Phantasus

… oder Sieben Billionen Jahre vor meiner Geburt

Der Beginn der literarischen Moderne um 1900 begann ganz unscheinbar. In einem kaum bekannten Verlag veröffentlichte ein Berliner Dichter namens Arno Holz ein Büchlein mit dem Titel “Phantasus”. Zweimal fünfzig Gedichte, auf Mittelachse gesetzt in schwingender Jugendstilschrift. Das war noch nicht allzu modern, aber es war ein Keim. Dieser Phantasus begann ihm schnell zu wuchern.

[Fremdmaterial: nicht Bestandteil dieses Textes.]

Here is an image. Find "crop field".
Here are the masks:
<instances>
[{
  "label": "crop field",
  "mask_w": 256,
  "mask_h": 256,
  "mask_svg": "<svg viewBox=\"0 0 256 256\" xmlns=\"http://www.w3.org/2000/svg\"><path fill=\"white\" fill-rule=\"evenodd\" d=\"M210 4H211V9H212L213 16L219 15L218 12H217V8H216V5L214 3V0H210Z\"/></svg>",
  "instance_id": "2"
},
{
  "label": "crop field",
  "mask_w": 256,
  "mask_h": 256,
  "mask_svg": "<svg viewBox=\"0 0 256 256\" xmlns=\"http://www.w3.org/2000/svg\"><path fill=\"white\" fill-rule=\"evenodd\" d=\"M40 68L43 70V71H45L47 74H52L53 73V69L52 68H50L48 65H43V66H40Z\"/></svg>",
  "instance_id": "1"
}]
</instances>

Bis 1916 wuchs er zu einem gewaltigen Buchepos heran, das in der Größe eines DIN-A-3-Blattes und zwei Finger dick daherkam. Weiter ging es. In den nächsten Jahren wurden es drei stattliche Bände mit über eintausend Seiten.

In diesem gewaltigen Wortwerk verbergen sich aber selten gehörte Kostbarkeiten. Der Kunstsprecher Bernd Seydel mit seiner Mundwerkstadt hat daraus ein abendfüllendes Programm gezaubert. Da Seydel keinerlei Berührungsängste mit akrobatischen Zungenschlägen und irrwitzigen Wortketten hat, erschrecken ihn auch nicht die ekstatischen Sätze eines Arno Holz. Mit geradezu unbekümmerter Leichtigkeit baut er die Visionen des Phantasus vor den staunenden Zuhörern auf. Am Ende des Abends ist ein blitzender und flirrender Bilderbogen vorbeigezogen, allein hervorgebracht durch die Kraft der Worte.